*** Opening of SOURCE MATERIAL ***

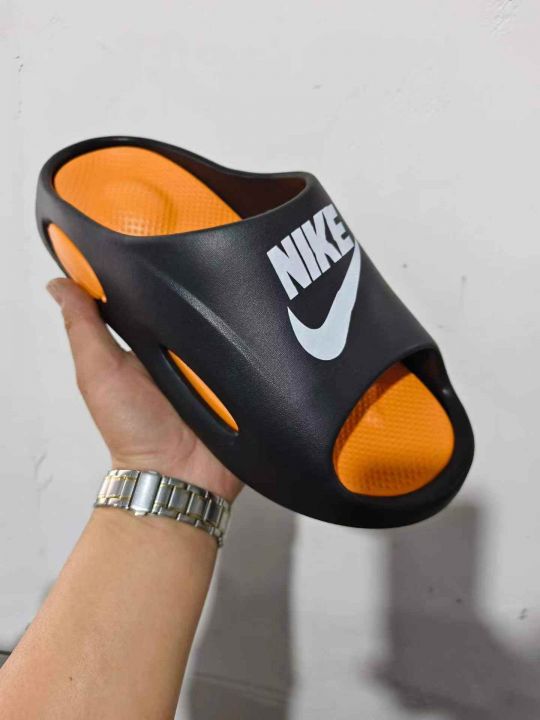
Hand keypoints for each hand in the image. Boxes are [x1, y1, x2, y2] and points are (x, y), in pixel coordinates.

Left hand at [47, 278, 241, 502]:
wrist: (180, 477)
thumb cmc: (135, 433)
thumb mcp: (99, 374)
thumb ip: (84, 329)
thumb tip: (62, 286)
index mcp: (144, 341)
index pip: (150, 294)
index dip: (151, 273)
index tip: (153, 256)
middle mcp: (179, 349)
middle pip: (193, 304)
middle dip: (197, 296)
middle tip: (191, 308)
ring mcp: (212, 363)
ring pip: (226, 322)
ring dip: (226, 322)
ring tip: (216, 335)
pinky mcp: (241, 376)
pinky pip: (252, 350)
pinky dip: (251, 347)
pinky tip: (246, 345)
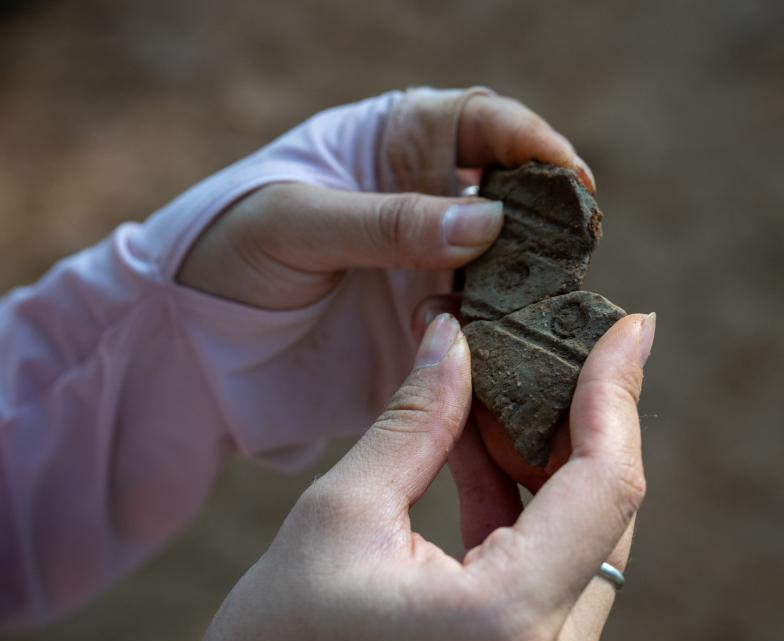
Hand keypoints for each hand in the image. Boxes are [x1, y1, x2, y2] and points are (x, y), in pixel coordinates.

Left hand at [178, 93, 594, 310]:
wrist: (186, 340)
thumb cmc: (226, 248)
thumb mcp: (296, 222)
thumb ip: (388, 221)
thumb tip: (489, 223)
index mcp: (396, 147)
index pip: (481, 126)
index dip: (531, 142)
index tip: (568, 174)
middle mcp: (428, 205)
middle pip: (514, 198)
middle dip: (549, 217)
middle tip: (576, 245)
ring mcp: (433, 271)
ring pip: (509, 270)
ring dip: (532, 285)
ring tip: (550, 304)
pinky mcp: (429, 332)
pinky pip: (484, 334)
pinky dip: (504, 342)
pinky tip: (516, 351)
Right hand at [190, 311, 653, 640]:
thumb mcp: (340, 517)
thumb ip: (415, 420)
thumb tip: (453, 337)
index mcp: (512, 617)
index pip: (605, 482)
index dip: (618, 393)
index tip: (629, 327)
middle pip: (607, 507)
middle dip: (586, 415)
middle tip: (564, 340)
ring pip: (586, 535)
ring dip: (552, 456)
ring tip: (506, 384)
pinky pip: (554, 567)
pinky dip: (526, 504)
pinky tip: (482, 447)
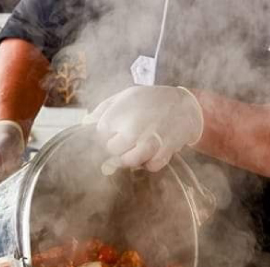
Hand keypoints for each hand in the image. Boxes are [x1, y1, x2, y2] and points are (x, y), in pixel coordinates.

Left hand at [83, 85, 203, 174]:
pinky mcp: (164, 151)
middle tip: (125, 143)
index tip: (113, 135)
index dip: (105, 138)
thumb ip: (102, 110)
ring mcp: (149, 141)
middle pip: (112, 150)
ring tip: (136, 150)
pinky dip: (150, 163)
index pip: (99, 136)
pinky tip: (151, 153)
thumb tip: (85, 124)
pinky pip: (151, 166)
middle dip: (117, 149)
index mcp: (118, 113)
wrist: (184, 105)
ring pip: (129, 161)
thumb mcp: (124, 97)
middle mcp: (131, 127)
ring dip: (131, 158)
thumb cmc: (151, 100)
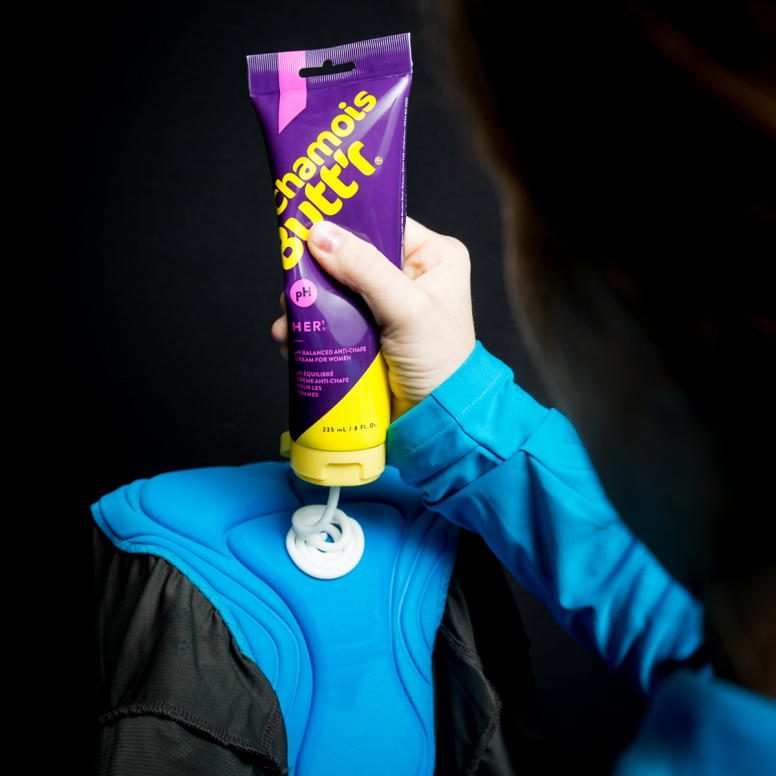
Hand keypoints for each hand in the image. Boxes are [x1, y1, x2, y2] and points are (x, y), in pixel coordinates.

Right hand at [271, 217, 475, 419]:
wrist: (437, 418)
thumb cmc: (442, 364)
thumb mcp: (407, 309)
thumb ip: (366, 270)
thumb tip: (322, 234)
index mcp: (434, 257)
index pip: (383, 226)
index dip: (345, 226)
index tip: (306, 229)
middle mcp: (410, 275)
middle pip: (351, 257)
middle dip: (318, 272)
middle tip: (292, 285)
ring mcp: (386, 304)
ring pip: (336, 288)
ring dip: (308, 303)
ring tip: (288, 320)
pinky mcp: (369, 331)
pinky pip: (332, 317)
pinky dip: (311, 326)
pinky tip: (292, 337)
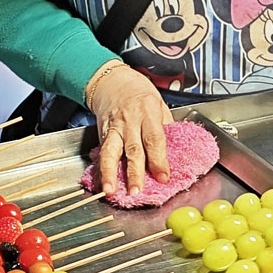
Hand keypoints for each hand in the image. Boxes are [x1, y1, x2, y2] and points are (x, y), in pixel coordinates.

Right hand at [87, 62, 174, 195]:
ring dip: (110, 173)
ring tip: (110, 190)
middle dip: (134, 173)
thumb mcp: (159, 104)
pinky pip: (101, 153)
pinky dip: (100, 170)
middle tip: (136, 191)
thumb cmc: (140, 93)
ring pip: (111, 152)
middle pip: (133, 150)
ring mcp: (114, 128)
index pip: (154, 139)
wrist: (112, 81)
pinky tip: (101, 183)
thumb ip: (165, 128)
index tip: (163, 177)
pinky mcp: (102, 133)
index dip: (158, 160)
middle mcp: (130, 121)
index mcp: (148, 112)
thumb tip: (172, 154)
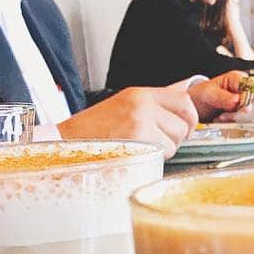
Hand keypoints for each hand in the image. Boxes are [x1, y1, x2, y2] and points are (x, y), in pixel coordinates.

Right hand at [58, 86, 197, 156]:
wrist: (64, 144)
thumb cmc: (93, 130)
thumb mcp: (125, 105)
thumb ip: (156, 103)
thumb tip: (188, 94)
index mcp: (140, 94)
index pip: (185, 100)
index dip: (189, 118)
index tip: (181, 127)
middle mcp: (142, 105)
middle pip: (184, 124)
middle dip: (175, 137)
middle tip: (154, 141)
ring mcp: (140, 124)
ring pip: (175, 143)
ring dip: (163, 151)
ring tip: (139, 148)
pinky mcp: (137, 143)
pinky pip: (163, 155)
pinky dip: (153, 160)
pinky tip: (135, 155)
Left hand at [189, 71, 253, 121]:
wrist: (198, 106)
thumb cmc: (203, 95)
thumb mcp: (209, 93)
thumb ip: (222, 97)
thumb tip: (236, 101)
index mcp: (238, 79)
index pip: (252, 88)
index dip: (249, 99)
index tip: (243, 109)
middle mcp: (246, 91)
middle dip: (242, 114)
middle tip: (224, 116)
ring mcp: (248, 104)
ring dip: (238, 121)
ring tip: (221, 118)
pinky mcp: (247, 116)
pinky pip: (249, 123)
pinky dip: (237, 125)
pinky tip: (224, 122)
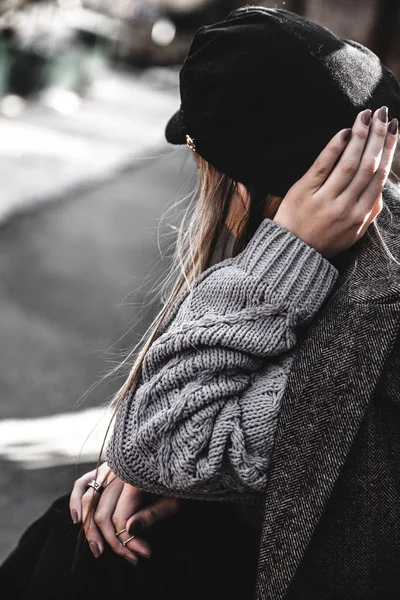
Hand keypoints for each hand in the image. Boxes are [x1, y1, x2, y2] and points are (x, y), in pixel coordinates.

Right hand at [69, 462, 180, 563]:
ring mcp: (109, 468)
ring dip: (91, 529)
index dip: (129, 540)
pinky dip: (76, 500)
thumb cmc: (177, 480)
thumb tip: (129, 529)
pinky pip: (83, 482)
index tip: (144, 554)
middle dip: (114, 541)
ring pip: (89, 501)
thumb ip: (152, 514)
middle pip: (103, 513)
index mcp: (135, 478)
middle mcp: (117, 472)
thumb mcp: (173, 498)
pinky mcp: (104, 468)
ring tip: (98, 550)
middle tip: (131, 558)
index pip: (120, 517)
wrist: (174, 458)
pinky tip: (77, 520)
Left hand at [273, 107, 397, 257]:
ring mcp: (324, 200)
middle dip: (377, 137)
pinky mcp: (304, 192)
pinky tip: (344, 132)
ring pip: (348, 164)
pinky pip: (322, 166)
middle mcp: (345, 207)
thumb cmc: (324, 241)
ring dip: (360, 137)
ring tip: (366, 115)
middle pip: (367, 166)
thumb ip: (369, 213)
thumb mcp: (353, 234)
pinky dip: (334, 148)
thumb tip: (381, 190)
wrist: (292, 252)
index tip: (394, 129)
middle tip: (383, 113)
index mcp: (360, 215)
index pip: (379, 177)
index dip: (388, 150)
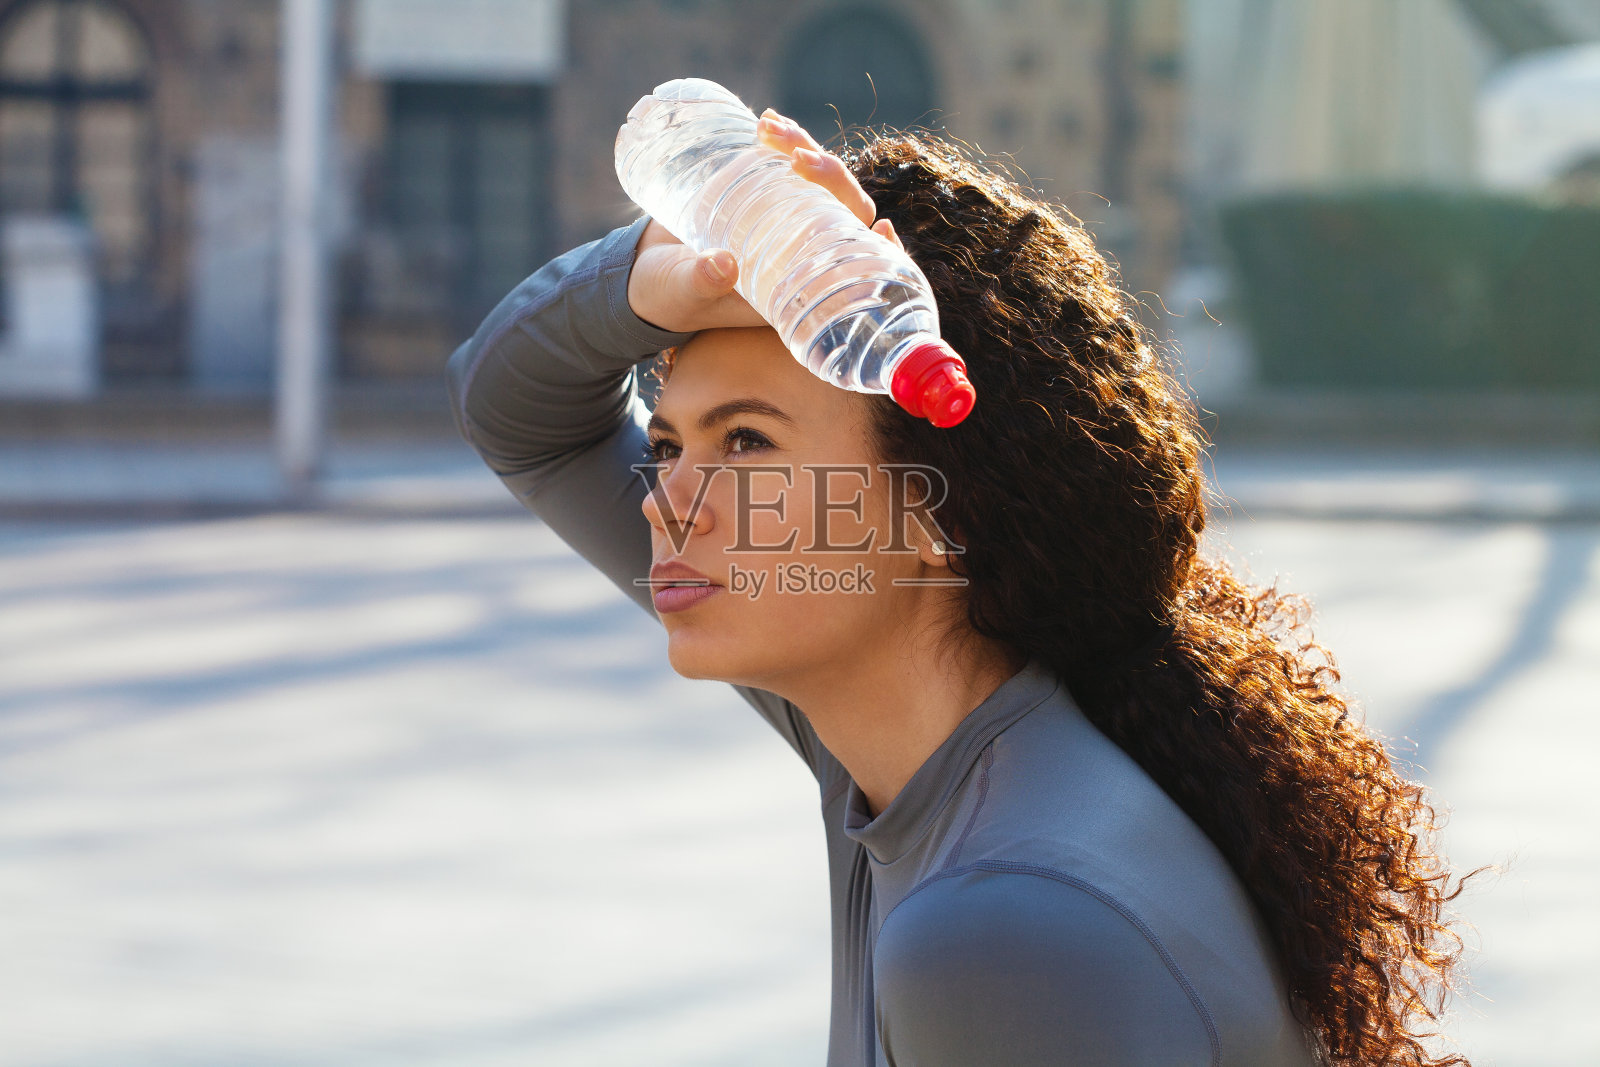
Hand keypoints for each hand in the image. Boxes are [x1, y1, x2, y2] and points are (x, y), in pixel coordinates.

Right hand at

*** Close of SOURCE MATERIAL ***

EXERCISE BRIEF: Count the lines in the preceding entries that contain the string "Left", and state only the resulting number.

FINAL ANSWER: 5